Write out the data exactly, please, and omit the pictures.

··· Task inputs ···

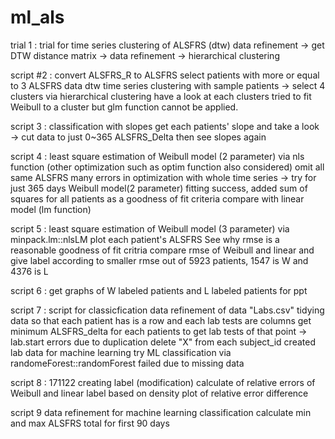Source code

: # ml_als

trial 1 :
trial for time series clustering of ALSFRS (dtw)
data refinement -> get DTW distance matrix -> data refinement -> hierarchical clustering


script #2 :
convert ALSFRS_R to ALSFRS
select patients with more or equal to 3 ALSFRS data
dtw time series clustering with sample patients -> select 4 clusters via hierarchical clustering
have a look at each clusters
tried to fit Weibull to a cluster but glm function cannot be applied.


script 3 :
classification with slopes
get each patients' slope and take a look
-> cut data to just 0~365 ALSFRS_Delta
then see slopes again


script 4 :
least square estimation of Weibull model (2 parameter) via nls function
(other optimization such as optim function also considered)
omit all same ALSFRS
many errors in optimization with whole time series -> try for just 365 days
Weibull model(2 parameter) fitting success, added sum of squares for all patients as a goodness of fit criteria
compare with linear model (lm function)


script 5 :
least square estimation of Weibull model (3 parameter) via minpack.lm::nlsLM
plot each patient's ALSFRS
See why rmse is a reasonable goodness of fit critria
compare rmse of Weibull and linear and give label according to smaller rmse
out of 5923 patients, 1547 is W and 4376 is L


script 6 :
get graphs of W labeled patients and L labeled patients for ppt


script 7 :
script for classicfication
data refinement of data "Labs.csv"
tidying data so that each patient has is a row and each lab tests are columns
get minimum ALSFRS_delta for each patients to get lab tests of that point -> lab.start
errors due to duplication
delete "X" from each subject_id
created lab data for machine learning
try ML classification via randomeForest::randomForest
failed due to missing data


script 8 : 171122
creating label (modification) 
calculate of relative errors of Weibull and linear
label based on density plot of relative error difference


script 9
data refinement for machine learning classification
calculate min and max ALSFRS total for first 90 days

···

(Task output)
Source code

: # ml_als

trial 1 :
trial for time series clustering of ALSFRS (dtw)
data refinement -> get DTW distance matrix -> data refinement -> hierarchical clustering


script #2 :
convert ALSFRS_R to ALSFRS
select patients with more or equal to 3 ALSFRS data
dtw time series clustering with sample patients -> select 4 clusters via hierarchical clustering
have a look at each clusters
tried to fit Weibull to a cluster but glm function cannot be applied.


script 3 :
classification with slopes
get each patients' slope and take a look
-> cut data to just 0~365 ALSFRS_Delta
then see slopes again


script 4 :
least square estimation of Weibull model (2 parameter) via nls function
(other optimization such as optim function also considered)
omit all same ALSFRS
many errors in optimization with whole time series -> try for just 365 days
Weibull model(2 parameter) fitting success, added sum of squares for all patients as a goodness of fit criteria
compare with linear model (lm function)


script 5 :
least square estimation of Weibull model (3 parameter) via minpack.lm::nlsLM
plot each patient's ALSFRS
See why rmse is a reasonable goodness of fit critria
compare rmse of Weibull and linear and give label according to smaller rmse
out of 5923 patients, 1547 is W and 4376 is L


script 6 :
get graphs of W labeled patients and L labeled patients for ppt


script 7 :
script for classicfication
data refinement of data "Labs.csv"
tidying data so that each patient has is a row and each lab tests are columns
get minimum ALSFRS_delta for each patients to get lab tests of that point -> lab.start
errors due to duplication
delete "X" from each subject_id
created lab data for machine learning
try ML classification via randomeForest::randomForest
failed due to missing data


script 8 : 171122
creating label (modification) 
calculate of relative errors of Weibull and linear
label based on density plot of relative error difference


script 9
data refinement for machine learning classification
calculate min and max ALSFRS total for first 90 days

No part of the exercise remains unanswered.